**DATA FOR REVIEW**
════════

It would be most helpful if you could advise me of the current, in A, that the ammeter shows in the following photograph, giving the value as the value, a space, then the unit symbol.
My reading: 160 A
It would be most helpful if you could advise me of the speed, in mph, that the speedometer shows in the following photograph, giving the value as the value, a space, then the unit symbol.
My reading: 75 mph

════════

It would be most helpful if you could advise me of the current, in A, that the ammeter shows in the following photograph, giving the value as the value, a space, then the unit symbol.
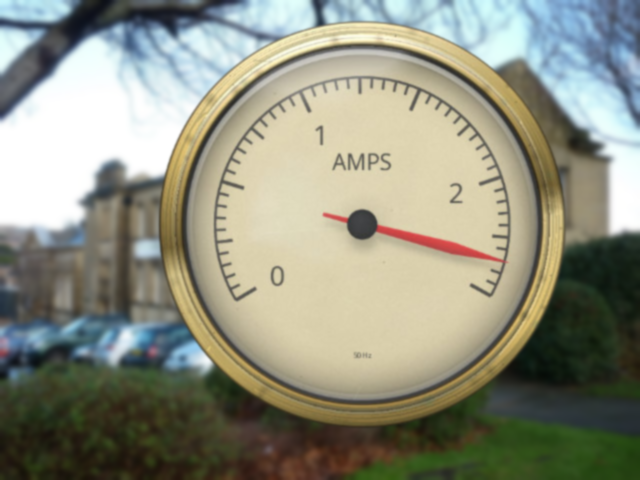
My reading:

════════

**WORK REQUEST**
Convert the records above into a numbered list, starting at the line that contains "the speed, in" and stopping after the line that contains "My reading: 75 mph". Leave out any blank lines.

**ANSWER SPACE**
1. It would be most helpful if you could advise me of the speed, in mph, that the speedometer shows in the following photograph, giving the value as the value, a space, then the unit symbol.
2. My reading: 75 mph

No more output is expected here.